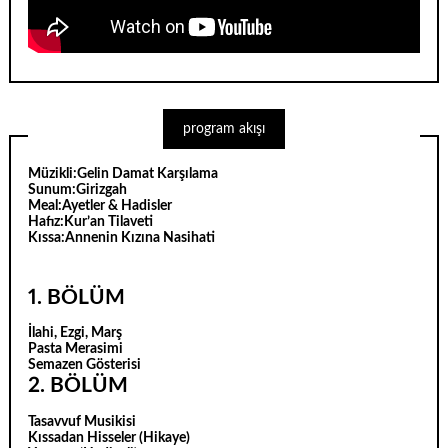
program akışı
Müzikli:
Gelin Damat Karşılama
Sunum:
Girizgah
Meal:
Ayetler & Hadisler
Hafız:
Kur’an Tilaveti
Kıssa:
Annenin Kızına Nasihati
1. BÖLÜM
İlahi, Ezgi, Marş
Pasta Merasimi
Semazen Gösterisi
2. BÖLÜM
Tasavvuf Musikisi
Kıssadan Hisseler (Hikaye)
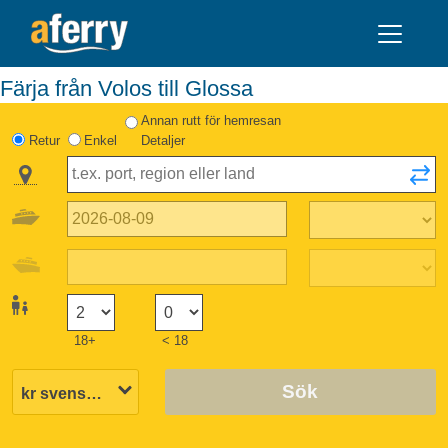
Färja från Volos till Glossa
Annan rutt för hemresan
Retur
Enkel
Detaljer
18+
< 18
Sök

Description of the task
Copy out the rows above with "BÖLÜM" swapped for "KISIM" wherever it occurs and nothing else changed. Leave the pictures out.

Final answer
program akışı
Müzikli:
Gelin Damat Karşılama
Sunum:
Girizgah
Meal:
Ayetler & Hadisler
Hafız:
Kur’an Tilaveti
Kıssa:
Annenin Kızına Nasihati
1. KISIM
İlahi, Ezgi, Marş
Pasta Merasimi
Semazen Gösterisi
2. KISIM
Tasavvuf Musikisi
Kıssadan Hisseler (Hikaye)
Färja från Volos till Glossa
Annan rutt för hemresan
Retur
Enkel
Detaljer
18+
< 18
Sök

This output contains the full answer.